▸ WHAT NEEDS TO BE DONE
Return only the number of lines in the data below where the word "görünürlük" appears.
-------- RAW DATA --------
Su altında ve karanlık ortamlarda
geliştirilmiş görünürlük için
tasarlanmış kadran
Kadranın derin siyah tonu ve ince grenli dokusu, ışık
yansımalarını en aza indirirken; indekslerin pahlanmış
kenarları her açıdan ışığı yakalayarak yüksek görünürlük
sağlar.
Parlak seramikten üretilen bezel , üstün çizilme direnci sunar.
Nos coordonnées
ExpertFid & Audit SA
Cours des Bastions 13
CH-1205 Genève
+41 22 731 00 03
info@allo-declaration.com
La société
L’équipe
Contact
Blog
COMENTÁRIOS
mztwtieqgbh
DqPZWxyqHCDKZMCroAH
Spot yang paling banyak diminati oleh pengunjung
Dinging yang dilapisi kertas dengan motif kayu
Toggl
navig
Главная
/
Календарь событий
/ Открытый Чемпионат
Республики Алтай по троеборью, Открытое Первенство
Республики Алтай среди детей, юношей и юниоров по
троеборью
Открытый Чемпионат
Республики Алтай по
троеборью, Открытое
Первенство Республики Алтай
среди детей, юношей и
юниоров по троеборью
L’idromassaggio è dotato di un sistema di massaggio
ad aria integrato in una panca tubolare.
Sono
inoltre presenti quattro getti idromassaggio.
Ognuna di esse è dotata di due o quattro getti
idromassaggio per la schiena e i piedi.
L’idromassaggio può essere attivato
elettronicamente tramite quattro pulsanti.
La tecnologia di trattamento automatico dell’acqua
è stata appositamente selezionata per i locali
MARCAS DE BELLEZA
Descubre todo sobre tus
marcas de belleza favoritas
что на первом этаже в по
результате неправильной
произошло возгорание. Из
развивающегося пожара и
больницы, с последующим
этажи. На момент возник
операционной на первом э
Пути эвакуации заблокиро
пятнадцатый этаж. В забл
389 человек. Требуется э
--------
▸ SOLUTION FOR THIS EXERCISE
2